There are so many more, so keep your eyes peeled. One last critter tip, if you have the opportunity to go to a turtle hatchery on the beach, do. These tiny shelled kids are gorgeous. 

When to go

Being so close to the equator, Costa Rica really only has two seasons: rainy season and dry season. Dry season is the most crowded, and rainy season is less crowded and cheaper. It does rain every day in the rainy season, but usually not so much the whole day is a write off. 

If a little rain doesn’t bother you, going in the rainy season can be a good choice, just avoid October which is the month with the most rain. 


Here’s what you’ll wish you knew before you left home:

  • Costa Rica is very popular with tourists, for good reason. This also means that it’s not cheap and tourists pay different prices to locals. If you get a good guide, they might get you a price somewhere between the local and tourist prices, but tourists never pay local prices. When possible, pay in local currency (colón) because you’ll get a better conversion rate.

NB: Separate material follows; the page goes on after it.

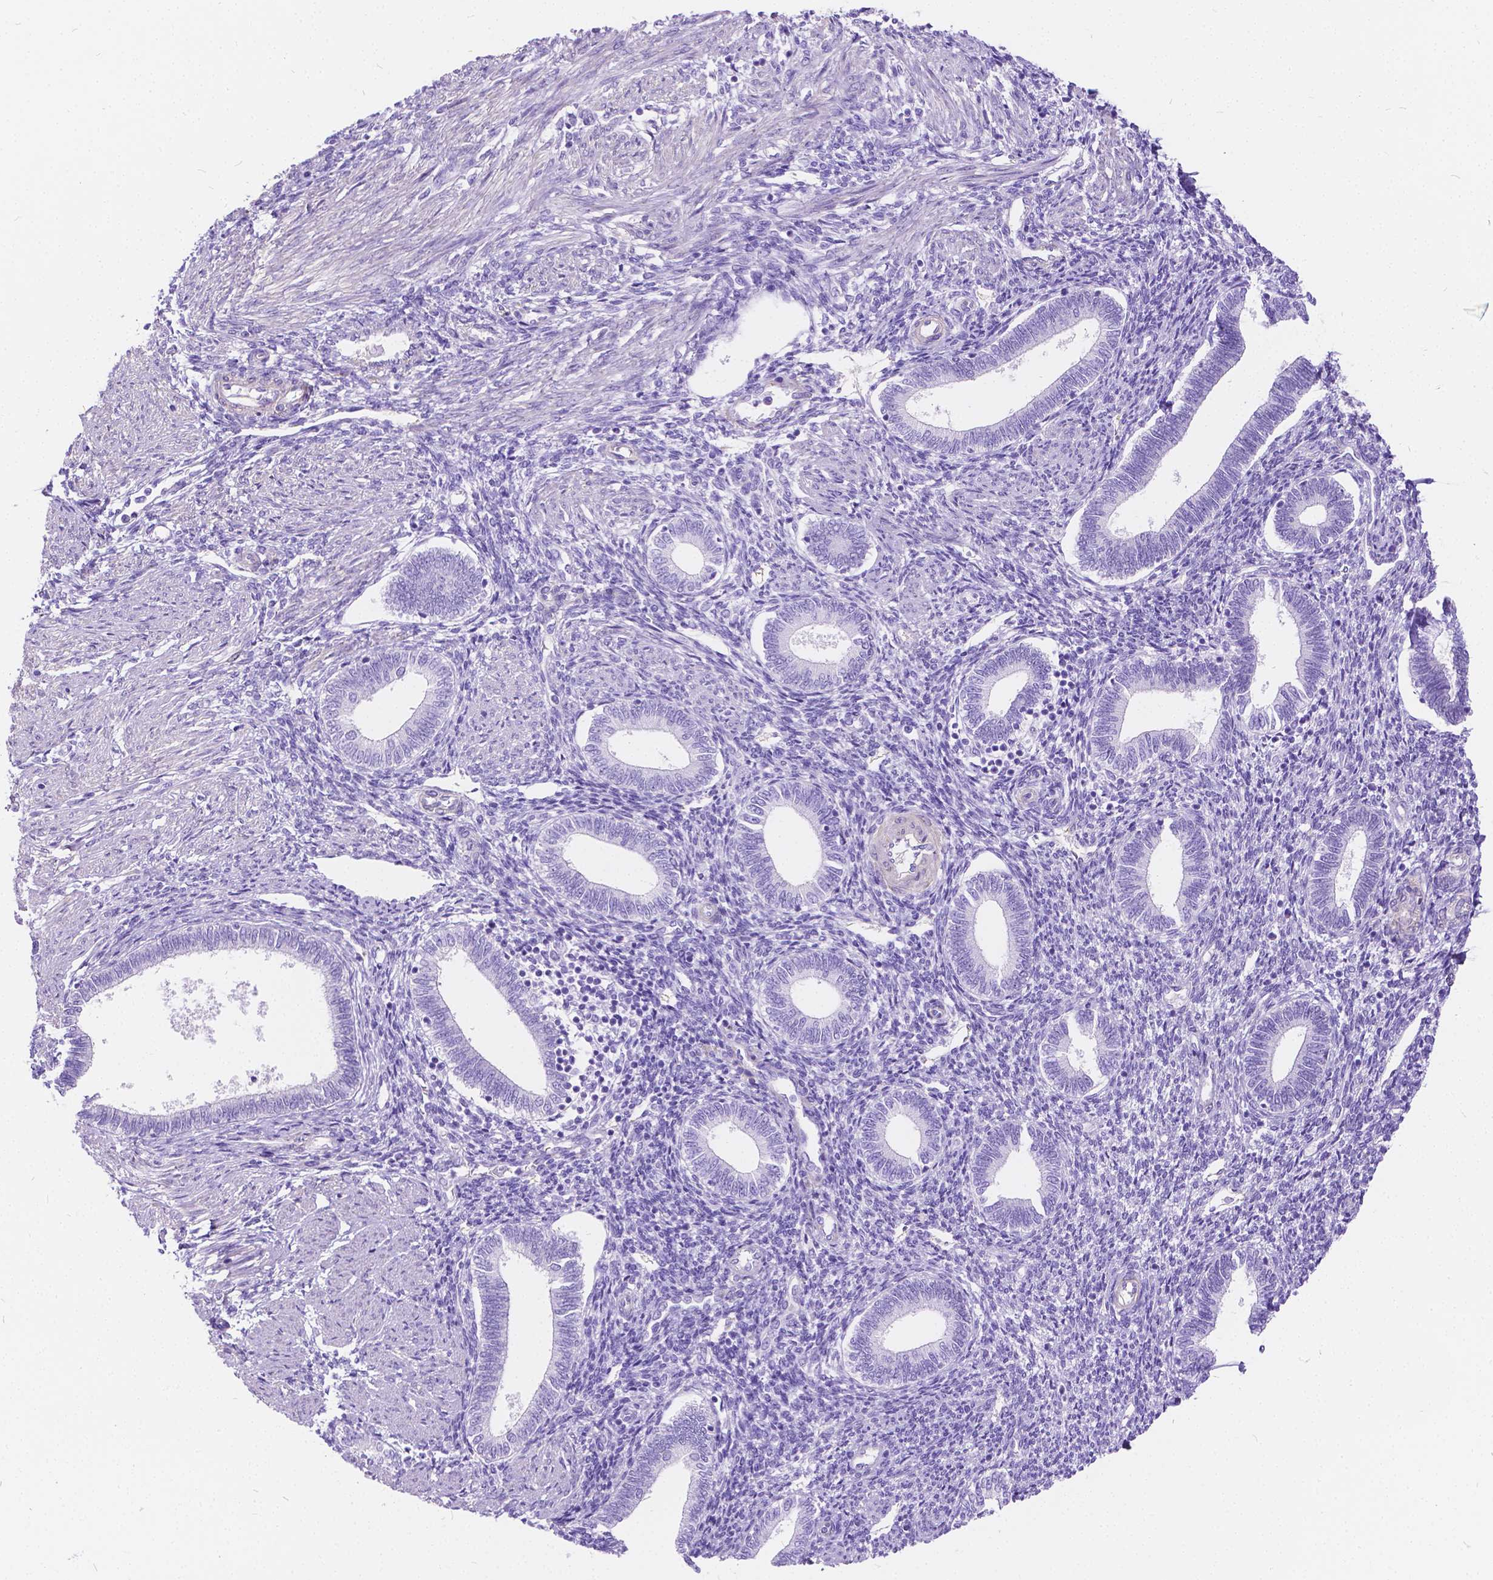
{"staining": {"intensity": "negative", "quantity": "none", "location": "none"}, "tissue": "endometrium", "cell_type": "Cells in endometrial stroma", "image_type": "normal", "snomed": [{"axis": "morphology", "description": "Normal tissue, NOS"}, {"axis": "topography", "description": "Endometrium"}], "caption": "Immunohistochemistry micrograph of benign endometrium: endometrium stained with DAB demonstrates no significant protein expression in cells in endometrial stroma.", "gene": "CHRM1", "patient": {"sex": "female", "age": 42}}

In some places, you’ll need to pay in USD, so carry both. 
  • At restaurants you’ll pay a 10% service tip plus a 13% tax (but you don’t need to pay a tip on top of that).
  • Rainforests don’t stay lush and green without a lot of precipitation, so carry a waterproof jacket and gumboots.
  • There are fees for parking and entry to most natural sites ranging from USD$10 - $20.
  • Take your own mosquito repellant and sunscreen. You’ll need it, and it’s expensive there. Wearing long sleeves and long pants will also help discourage mosquitos.